Condanne per i massacri del Gujarat, "trionfo della giustizia"
di Nirmala Carvalho

Reazioni positive di attivisti cristiani per i diritti umani dopo il verdetto della Corte speciale che si occupa della riapertura dei casi legati agli scontri del 2002 tra indù e musulmani. Best Bakery: dei 21 sospetti assolti nel 2004, 9 sono stati condannati all'ergastolo.


Mumbai (AsiaNews) – "Trionfo della giustizia", "rivincita della verità", passo importante per arginare i "crimini del fondamentalismo" in India. Così attivisti cattolici per i diritti umani nel Paese commentano la sentenza di una Corte speciale, che ha condannato all'ergastolo alcuni responsabili dei massacri del 2002 in Gujarat, assolti in precedenza.  

Venerdì scorso, 24 febbraio, una Corte speciale a Mumbai ha condannato alla detenzione a vita 9 persone in relazione al caso Best Bakery, legato ai disordini fra indù e musulmani nel Gujarat. Questi nel 2002 causarono più di mille morti, per lo più musulmani.

Il primo marzo di quattro anni fa, 14 persone, di cui 12 musulmani, vennero bruciate vive nella Best Bakery, a Vadodara, distretto di Baroda. Nel 2004, i 21 sospetti erano stati assolti per mancanza di prove, in seguito alla ritrattazione della testimone oculare dell'eccidio, Zaheera Sheikh. Solo dopo si  è scoperto che Zaheera aveva subito minacce da autorità locali per testimoniare il falso. Questo ha portato la Corte Suprema a riaprire il caso, spostando il processo nel vicino Stato del Maharashtra.
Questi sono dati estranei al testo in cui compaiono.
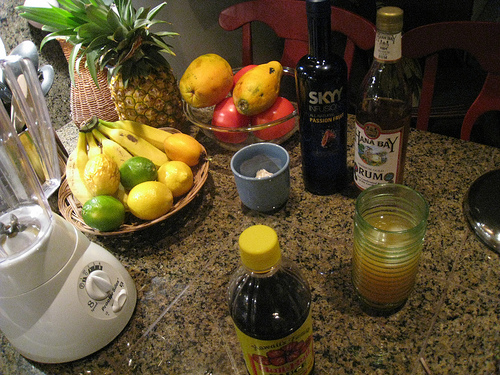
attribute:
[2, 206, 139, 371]
blender — white, empty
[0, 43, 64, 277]
pitcher — empty, clear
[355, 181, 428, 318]
glass — green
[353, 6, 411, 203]
bottle of rum — here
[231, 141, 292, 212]
coffee mug — blue, small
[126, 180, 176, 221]
lemon — yellow, bright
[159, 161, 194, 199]
lemon — bright, yellow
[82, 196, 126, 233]
lime — green, bright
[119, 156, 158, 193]
lime — bright, green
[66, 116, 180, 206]
bananas — yellow, bright, bunched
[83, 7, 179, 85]
leaves — green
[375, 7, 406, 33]
cap — plastic, yellow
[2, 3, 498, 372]
countertop — granite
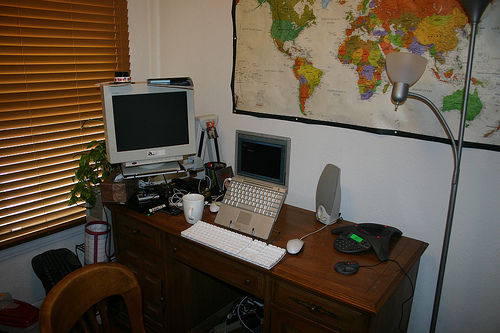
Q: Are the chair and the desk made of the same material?
A: Yes, both the chair and the desk are made of wood.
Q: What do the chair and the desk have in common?
A: The material, both the chair and the desk are wooden.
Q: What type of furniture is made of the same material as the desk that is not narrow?
A: The chair is made of the same material as the desk.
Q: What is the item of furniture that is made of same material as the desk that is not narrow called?
A: The piece of furniture is a chair.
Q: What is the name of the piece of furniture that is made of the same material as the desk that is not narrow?
A: The piece of furniture is a chair.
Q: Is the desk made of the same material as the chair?
A: Yes, both the desk and the chair are made of wood.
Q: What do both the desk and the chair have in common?
A: The material, both the desk and the chair are wooden.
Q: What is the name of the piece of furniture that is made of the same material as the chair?
A: The piece of furniture is a desk.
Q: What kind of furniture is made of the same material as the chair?
A: The desk is made of the same material as the chair.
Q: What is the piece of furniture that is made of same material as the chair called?
A: The piece of furniture is a desk.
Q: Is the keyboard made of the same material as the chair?
A: No, the keyboard is made of plastic and the chair is made of wood.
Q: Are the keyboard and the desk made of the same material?
A: No, the keyboard is made of plastic and the desk is made of wood.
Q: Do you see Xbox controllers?
A: No, there are no Xbox controllers.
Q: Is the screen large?
A: Yes, the screen is large.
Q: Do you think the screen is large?
A: Yes, the screen is large.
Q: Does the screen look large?
A: Yes, the screen is large.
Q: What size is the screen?
A: The screen is large.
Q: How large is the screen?
A: The screen is large.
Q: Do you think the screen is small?
A: No, the screen is large.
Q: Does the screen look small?
A: No, the screen is large.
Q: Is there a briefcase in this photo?
A: No, there are no briefcases.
Di quei 21 sospetti, la Corte speciale, che conduce i nuovi processi, ne ha giudicati colpevoli 9 e non colpevoli 8. Gli altri quattro sono ancora latitanti. Il giudice Abhay Thipsay, però, ha anche stabilito che Zaheera sarà accusata di falso giuramento.

Secondo p. Cedric Prakash, gesuita e portavoce ufficiale dello United Christian Forum for Human Rights in Gujarat, "le condanne emesse venerdì scorso rappresentano un momento importante". "Il verdetto – spiega – aiuta a restaurare nel cittadino comune la fiducia nella sistema giudiziario nazionale". "È il trionfo della giustizia, la rivincita della verità".

Il gesuita, famoso attivista per i diritti umani, ritiene che le accuse di falso giuramento a Zaheera evidenzino come "i testimoni possano facilmente cadere vittime di figure senza scrupoli". "È importate – continua – che ora questa donna abbia detto tutta la verità su chi l'ha manipolata".

"Il verdetto – sottolinea p. Prakash – rappresenta uno schiaffo alle autorità del Gujarat, che non hanno fatto nulla per garantire giustizia alle vittime". Gruppi per i diritti umani hanno fin dall'inizio denunciato l'inazione del governo, allora guidato dal Bharatiya Janata Party (BJP), per fermare il massacro e il coinvolgimento di polizia e autorità locali negli scontri del 2002.

Ora il sacerdote aspetta la sentenza anche sugli altri casi riaperti dalla Corte Suprema: "Solo quando sarà fatta giustizia, in Gujarat potrà tornare l'armonia tra le varie comunità".

Al gesuita fa eco Dolphy D'Souza, presidente della Bombay Catholic Sabha (Bcs), un ente cattolico di Mumbai. "Spero che questa sentenza serva da deterrente per tali crimini contro l'umanità perpetrati dalle forze fondamentaliste". La Bcs, infine, sottolinea il ruolo delle Ong e dei gruppi per i diritti umani in tutto il Paese, "che hanno continuato con coraggio a cercare giustizia".